Tekst:
---

Wel is de rechtbank met de verdediging van oordeel dat het in casu om een geheel ander feit gaat dan in de zaak waarin de voorwaardelijke jeugddetentie werd opgelegd. Om die reden en in aanmerking genomen de positieve persoonlijke ontwikkeling van verdachte, zal de rechtbank slechts een gedeeltelijke tenuitvoerlegging gelasten, en wel voor één maand. Voorts zal de rechtbank, gelet op die persoonlijke omstandigheden, de maand jeugddetentie omzetten in een werkstraf van 60 uren.
Overigens is een verlenging van de proeftijd, zoals voorgesteld door de verdediging, niet mogelijk, nu de proeftijd reeds is verstreken.
7. De wettelijke voorschriften
8. De beslissing
De rechtbank:
Vrijspraak
- -
spreekt verdachte vrij van het primair ten laste gelegde feit;
Bewezenverklaring
- -
verklaart het ten laste gelegde bewezen, zoals hierboven onder 3.4 is omschreven;
- -
spreekt verdachte vrij van wat meer of anders is ten laste gelegd;
Strafbaarheid
- -
verklaart dat het bewezen verklaarde het strafbare feit oplevert zoals hierboven onder 4 is omschreven;
- -
verklaart verdachte strafbaar;
Straffen
- -
veroordeelt verdachte tot een gevangenisstraf van 2 maanden voorwaardelijk;
- -
bepaalt dat deze straf niet ten uitvoer wordt gelegd, tenzij de rechter tenuitvoerlegging gelast omdat verdachte zich voor het einde van een proeftijd van twee jaar schuldig maakt aan een strafbaar feit;
- -
veroordeelt verdachte tot een werkstraf voor de duur van 150 uren;
- -
beveelt dat indien verdachte de werkstraf niet naar behoren verricht, vervangende hechtenis zal worden toegepast van 75 dagen;
- -
bepaalt dat de tijd die verdachte voor de tenuitvoerlegging van deze uitspraak in voorarrest heeft doorgebracht in mindering wordt gebracht bij de tenuitvoerlegging van de opgelegde werkstraf, naar rato van 2 uren per dag;
Tenuitvoerlegging 03/700433-07
- -
legt op een werkstraf voor de duur van 60 uren, zulks in plaats van de last tot tenuitvoerlegging van een gedeelte, groot 1 maand, van de bij vonnis van de meervoudige strafkamer in deze rechtbank d.d. 13 mei 2008 voorwaardelijk opgelegde jeugddetentie voor de duur van 7 maanden;
- -
beveelt dat indien de verdachte de taakstraf niet naar behoren heeft verricht, vervangende jeugddetentie voor de duur van 30 dagen zal worden toegepast;
- -
wijst de vordering voor het overige af.

---

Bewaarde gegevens
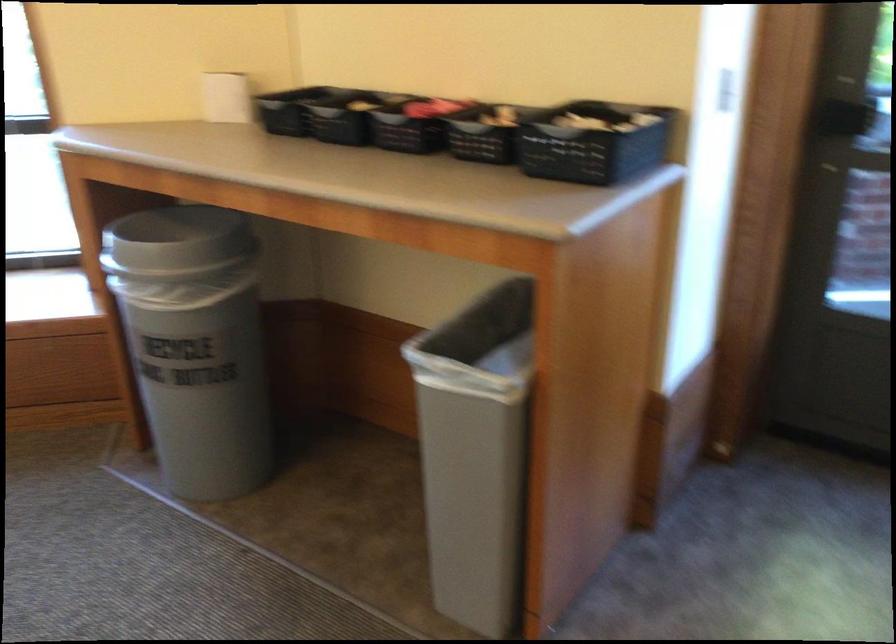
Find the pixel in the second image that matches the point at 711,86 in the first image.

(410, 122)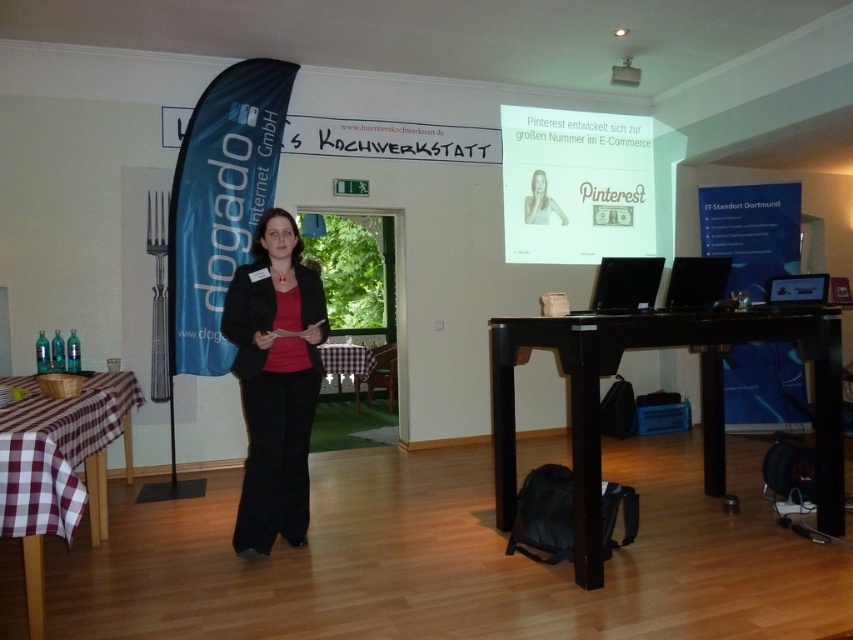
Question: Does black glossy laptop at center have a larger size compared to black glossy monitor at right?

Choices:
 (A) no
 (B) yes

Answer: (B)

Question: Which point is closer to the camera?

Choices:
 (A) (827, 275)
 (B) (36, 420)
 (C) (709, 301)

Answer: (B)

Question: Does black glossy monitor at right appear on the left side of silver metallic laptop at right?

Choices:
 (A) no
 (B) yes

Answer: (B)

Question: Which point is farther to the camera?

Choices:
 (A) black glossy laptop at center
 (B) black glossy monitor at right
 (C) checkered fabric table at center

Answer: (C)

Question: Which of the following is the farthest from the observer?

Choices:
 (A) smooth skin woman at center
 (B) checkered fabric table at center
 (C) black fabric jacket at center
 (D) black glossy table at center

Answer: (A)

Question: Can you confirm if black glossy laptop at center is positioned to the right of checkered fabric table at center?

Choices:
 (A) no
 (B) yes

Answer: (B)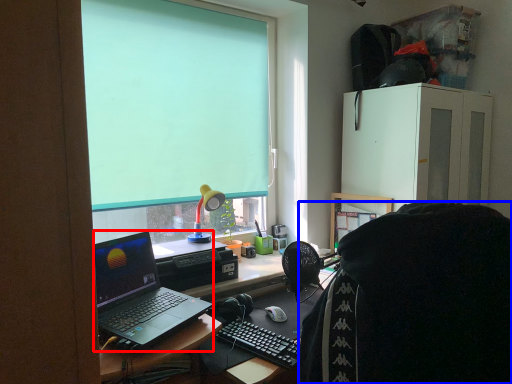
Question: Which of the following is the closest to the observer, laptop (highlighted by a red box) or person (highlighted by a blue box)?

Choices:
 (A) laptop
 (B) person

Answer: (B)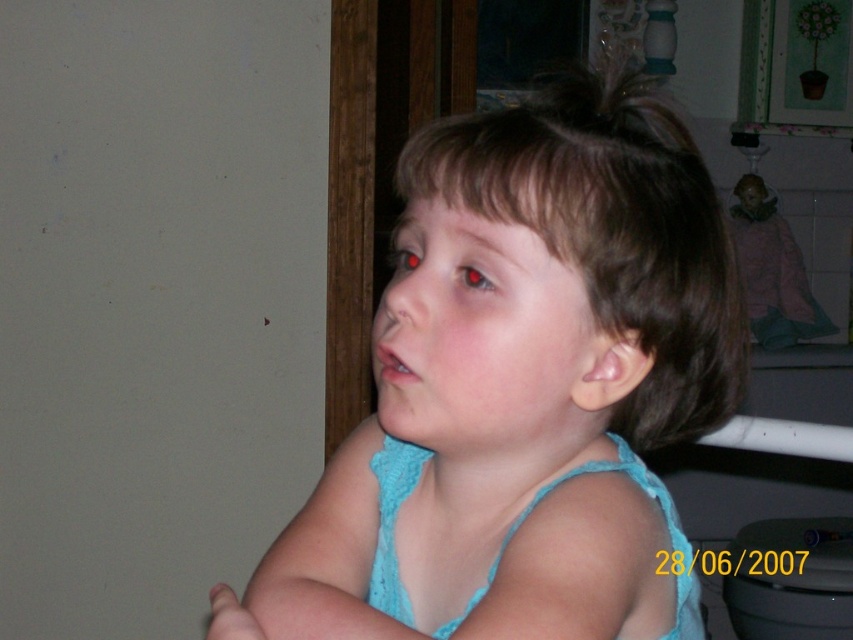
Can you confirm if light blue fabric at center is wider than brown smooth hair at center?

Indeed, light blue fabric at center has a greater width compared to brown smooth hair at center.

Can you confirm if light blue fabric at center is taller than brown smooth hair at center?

---

Opdracht A: Vat de uitspraak samen in drie zinnen.
Opdracht B: Geef uit de uitspraak alles vanaf "Wel is de rechtbank" tot en met "van 60 uren." letterlijk weer.
Het materiaal staat los van de uitspraak.

Jouw uitwerking A: Omdat het om een geheel ander feit gaat en verdachte zich positief persoonlijk heeft ontwikkeld, gelast de rechtbank slechts de tenuitvoerlegging van één maand van de eerder voorwaardelijk opgelegde jeugddetentie en zet ze die maand om in een werkstraf van 60 uren; verlenging van de proeftijd is niet mogelijk, omdat die al is verstreken. Verdachte wordt vrijgesproken van het primair ten laste gelegde feit, terwijl het ten laste gelegde zoals onder 3.4 omschreven bewezen en strafbaar wordt verklaard. De rechtbank veroordeelt verdachte tot een voorwaardelijke gevangenisstraf van 2 maanden met een proeftijd van twee jaar en tot een werkstraf van 150 uren, en wijst de vordering voor het overige af.

Jouw uitwerking B:
Wel is de rechtbank met de verdediging van oordeel dat het in casu om een geheel ander feit gaat dan in de zaak waarin de voorwaardelijke jeugddetentie werd opgelegd. Om die reden en in aanmerking genomen de positieve persoonlijke ontwikkeling van verdachte, zal de rechtbank slechts een gedeeltelijke tenuitvoerlegging gelasten, en wel voor één maand. Voorts zal de rechtbank, gelet op die persoonlijke omstandigheden, de maand jeugddetentie omzetten in een werkstraf van 60 uren.